Teotihuacán as an extraordinary megalopolis of its time, an exception in Meso-America, if compared to other prehispanic ruins:
- ortogonality in its urban design. (not organic, and therefore, sacred)
- rain and human waste drainage through piping
- holy temples towards SKY, and organized by its configuration.
- domestic dwellings isolated from urban context. each unit should be self-sufficient, only keeping its connection to the sky through their patios. on the contrary, Mayan houses used to profit from open space.
According to Stansbury Hagar, the ancient Mexican city of Teotihuacán, as well as Gizeh pyramids with the Nile, were designed as a MAP of the SKY in terms of urban planning; its main Avenue, the Avenue of the Dead, would represent the Milky Way.
MEETINGS about Mexico Urban Planning and conditions of SKY with Alejandro Hernández Gálvez and Iván-Ludens.
Overbooking: about how much money does your time cost? How do you to spend 18 hours by a swimming-pool in barajas city-center? 1,800 euros later, Iberia let PROJECT-SKY finally take off towards New York. 3 days of much more intensive work!
26th july: First meeting at Jose Esparza's to arrange interviews, performances, itineraries,... Then, a Bushwick expedition to cross the city and bring a 32" television to Manhattan. The performance starts... Meanwhile, a sound elevation of times square was to be written down. The television keeps on moving through china town and canal street. Rain over our plastics and cameras under umbrellas.
Citizens walk in front of a still 1975 camera recording sky and sending live image through our traveling-television. Mirror-effect for quick side walkers through the no.1 media aparatus; TV. Curious people reacted as expected, but others did not even care about the free bit of sky in the middle of the sidewalk, nor about a bunch of wires and electronic devices which were settled down beside the high-rise buildings. Stress or rain?
The television, the trolley with the wires, the video and photo cameras, and four exhausted interviewers climb up to a fourth-storey apartment in china town. JANA LEO, philosopher, architect and designer is waiting for us by her fire escape. Conversations about verticality/horizontality, condos in NYC, perversions of the city, public space and social stratification, the happiness of owning sky-views, security and streets,... she closes the security-bars of the windows and we leave.
CANAL PLASTICS provide us a piece of plastic mirror. Like in Spain, Chinese stores save lives! The prototype done 6 months ago will stay in NYC, and the new one starts a new life in a new amazing Lasarte's cover.

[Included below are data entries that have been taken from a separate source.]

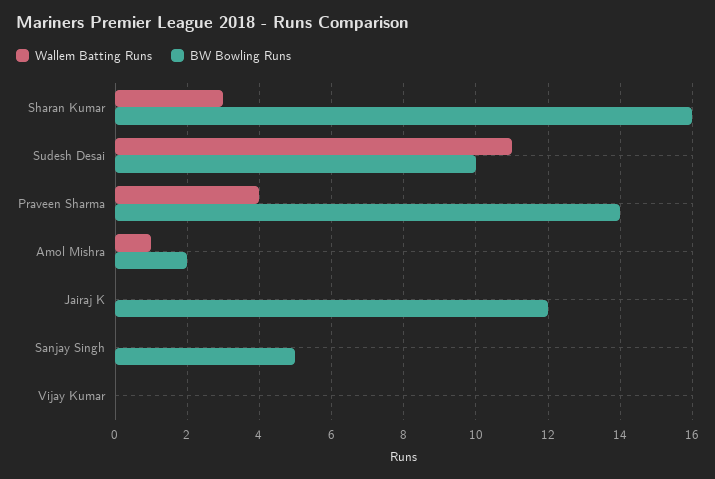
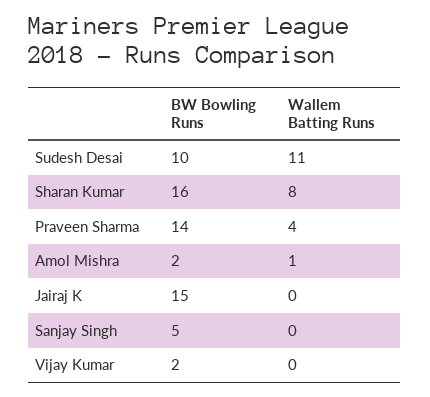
  {
    "Wallem Batting Runs": {
-     "Sharan Kumar": 3,
+     "Sharan Kumar": 8,
      "Sudesh Desai": 11,
      "Praveen Sharma": 4,
      "Amol Mishra": 1,
      "Jairaj K": 0,
      "Sanjay Singh": 0,
      "Vijay Kumar": 0
    },
    "BW Bowling Runs": {
      "Sharan Kumar": 16,
      "Sudesh Desai": 10,
      "Praveen Sharma": 14,
      "Amol Mishra": 2,
-     "Jairaj K": 12,
+     "Jairaj K": 15,
      "Sanjay Singh": 5,
-     "Vijay Kumar": 0
+     "Vijay Kumar": 2
    }
  }

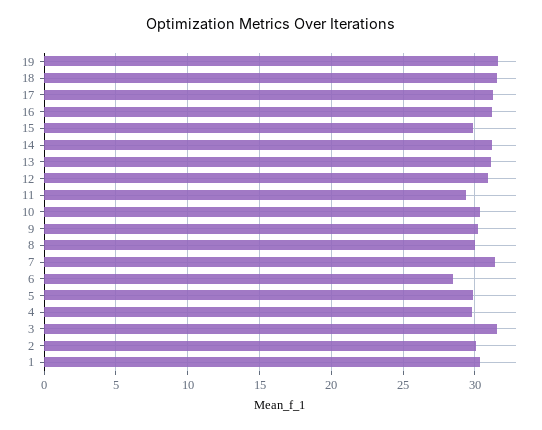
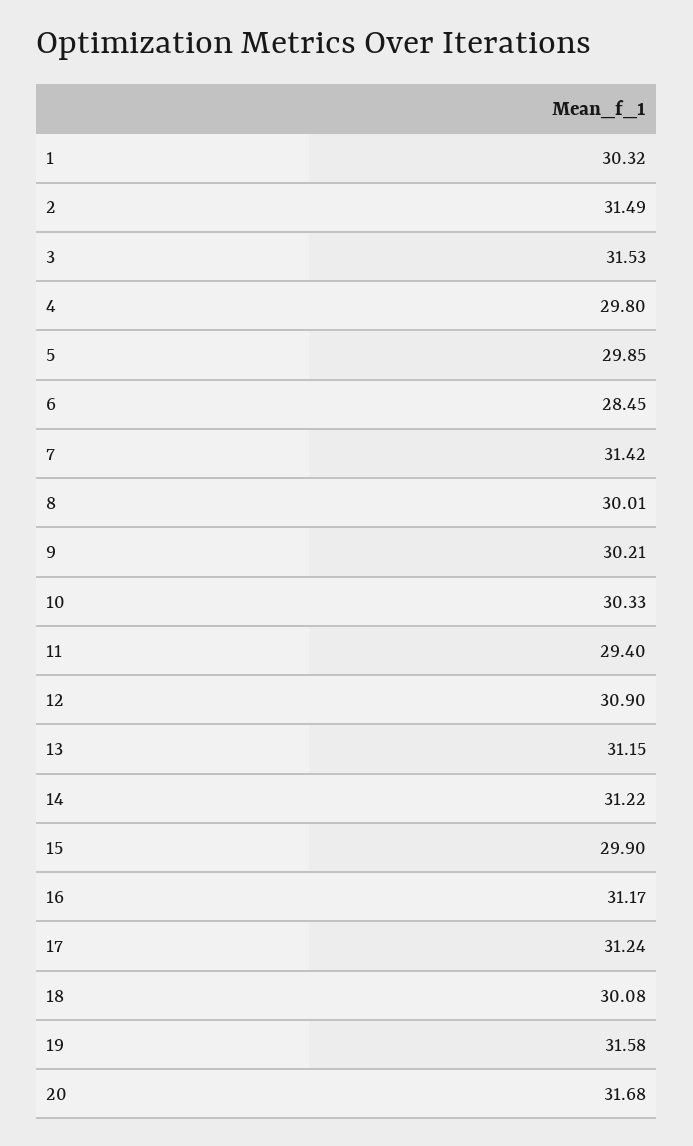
  {
    "19": 31.58,
-   "18": 31.5,
+   "18": 30.08,
    "17": 31.24,
    "16": 31.17,
    "15": 29.9,
    "14": 31.22,
    "13": 31.15,
    "12": 30.9,
    "11": 29.4,
    "10": 30.33,
    "9": 30.21,
    "8": 30.01,
    "7": 31.42,
    "6": 28.45,
    "5": 29.85,
    "4": 29.8,
    "3": 31.53,
-   "2": 30,
+   "2": 31.49,
-   "1": 30.32
+   "1": 30.32,
+   "20": 31.68
  }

Dr. T and Mr. Alam will improve Mr. Beni's prototype. The performance starts at Canal St. and will walk down Broadway until Financial District. Reactions from cops, homeless, citizens, workers, brokers, ...
As the project evolves, multiple explorations with this tilted mirror are done. This is in Madrid, where as you can see, a huge development is now under construction. This will eventually obstruct the impressive view. As my mates continue in this ongoing race vs. skyscrapers they come up with this possible solution. We encourage anyone with sunless mornings to do it!
Past the all-glass rotating doors and security ; I get to a corporate looking lobby with at least 8 aluminum covered elevator doors . Having only read about these "smart" elevators and never actually ridden on one I press my destination floor. 45. An instant reply in a very generic-yet-robotic woman's voice tells me which one of them to board. Not even 30 secs. after, the door opens. I make it to my destination in a impressive time of 34 secs!!!
Doors open and I get to a very impressive view of a model-like city were cars move as if they were control remote operated and herds of miniature people move in slow motion. I immediately spotted the amount of sunless space these massive buildings create. If only we were GIANTS!